It should be common practice to protect your skin before spending any amount of time outdoors. Begin as you exit your morning shower by applying a generous layer of moisturizing lotion, which feels good and aids in skin well-being. Also apply sunscreen before you venture out. This allows the sunscreen to begin working immediately at filtering out harmful ultraviolet rays.
Most people are familiar with the sunscreen SPF number. This indicates a level of protection — the higher the number the more your skin is shielded against the sun’s harmful UV rays. Special formulas, such as a water resistance, may add protection. Regardless of the activity, experts advise reapplication every few hours to maintain protection.
Grassy and wooded areas also harbor ticks just waiting to randomly latch on to hikers and campers. Some repellent formulas promote protection against ticks and other nuisance bugs, but just be sure, check yourself for ticks frequently anyway.
Whether riding a personal watercraft or just lounging around outdoors, sunglasses are not just for looks. The sun-dimming effect reduces eye strain and helps keep your vision clear, and they also filter out harmful ultraviolet rays.
One last bit of advice: If your hair doesn’t effectively protect your scalp, a hat could save you from burning your head. Brimmed hats also keep direct sunlight from your eyes.
Enjoying summer, especially for a youngster, depends on comfort. Kids lose interest when they become bored, or irritated by mosquitoes or burned by the sun.
These all seem like simple reminders, but ask somebody who forgot a hat, misplaced their sunglasses or didn’t put on sunscreen about the after-effects of their recent fishing trip or day-long kayak or canoe paddling adventure.

» **Material**:
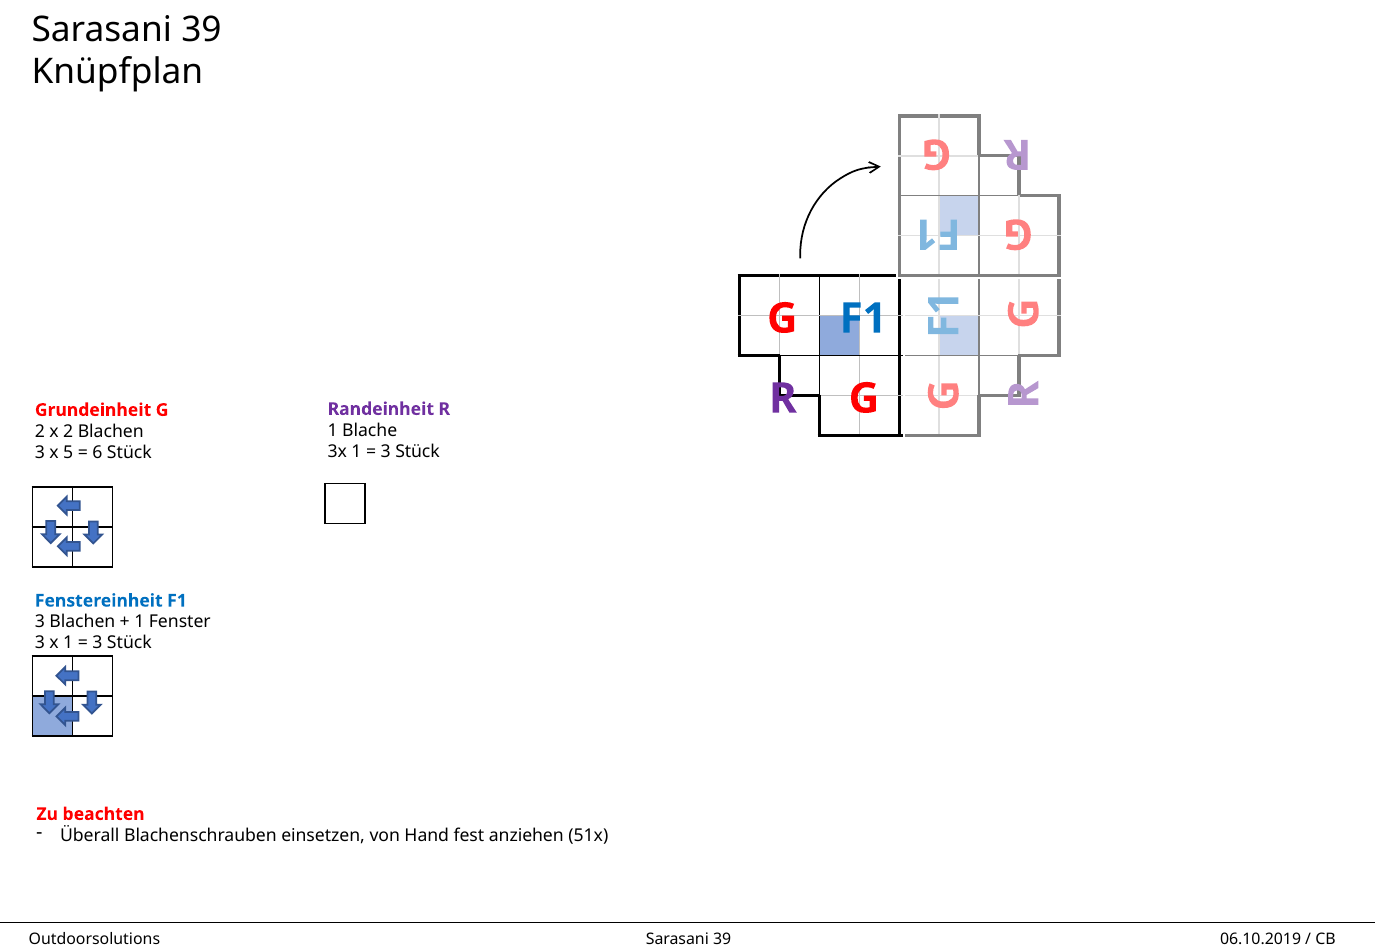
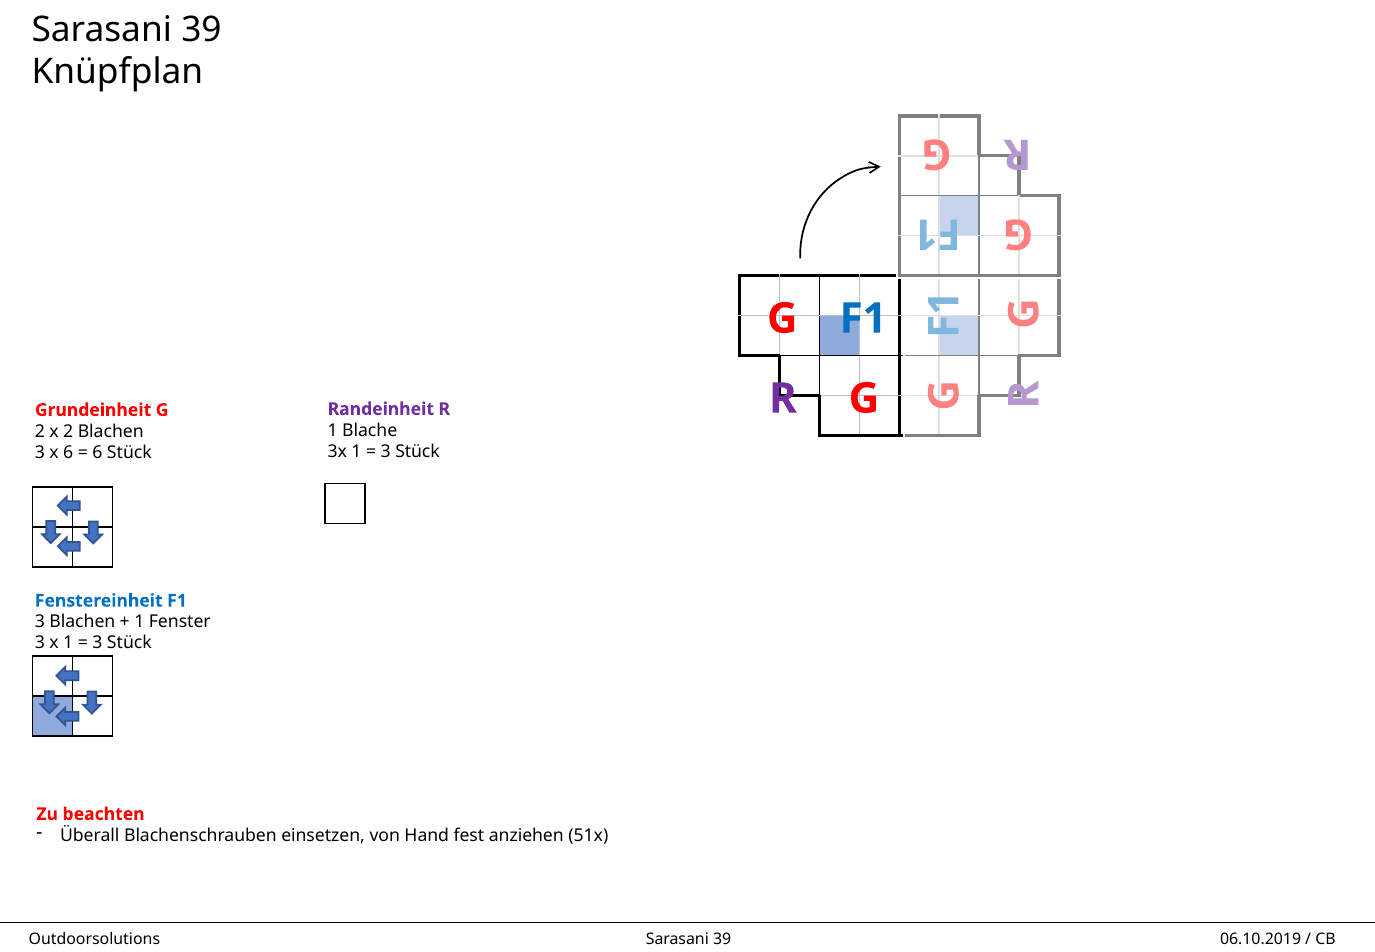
x 5: 5 -> 6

» **Goal**: In the text on staying protected outdoors, how often do experts advise reapplying sunscreen?

» **Exercise answer**: Every few hours, regardless of the activity.